### Dataset entries
+===+

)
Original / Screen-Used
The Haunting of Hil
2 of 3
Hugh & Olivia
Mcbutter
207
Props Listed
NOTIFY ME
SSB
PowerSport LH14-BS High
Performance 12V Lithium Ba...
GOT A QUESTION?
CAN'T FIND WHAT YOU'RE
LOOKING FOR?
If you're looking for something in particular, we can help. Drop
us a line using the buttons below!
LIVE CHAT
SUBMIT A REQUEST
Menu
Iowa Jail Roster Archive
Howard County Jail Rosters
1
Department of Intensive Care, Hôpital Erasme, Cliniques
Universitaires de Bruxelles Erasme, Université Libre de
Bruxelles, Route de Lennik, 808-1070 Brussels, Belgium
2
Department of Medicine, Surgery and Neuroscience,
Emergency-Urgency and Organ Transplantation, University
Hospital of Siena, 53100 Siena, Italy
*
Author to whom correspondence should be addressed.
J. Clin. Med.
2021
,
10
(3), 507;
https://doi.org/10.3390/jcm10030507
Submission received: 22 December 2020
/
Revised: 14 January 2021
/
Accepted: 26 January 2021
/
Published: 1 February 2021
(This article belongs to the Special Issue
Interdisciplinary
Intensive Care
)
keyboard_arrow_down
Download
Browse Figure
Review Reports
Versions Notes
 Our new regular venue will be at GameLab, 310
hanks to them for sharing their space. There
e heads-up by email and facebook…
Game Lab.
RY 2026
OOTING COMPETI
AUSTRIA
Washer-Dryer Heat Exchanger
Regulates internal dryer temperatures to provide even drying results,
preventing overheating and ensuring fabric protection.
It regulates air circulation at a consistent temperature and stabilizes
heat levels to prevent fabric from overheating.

+===+

### How to complete this task
Go through the entries and filter for lines holding the word "overheating"; copy each match.

### Answer area
preventing overheating and ensuring fabric protection.
heat levels to prevent fabric from overheating.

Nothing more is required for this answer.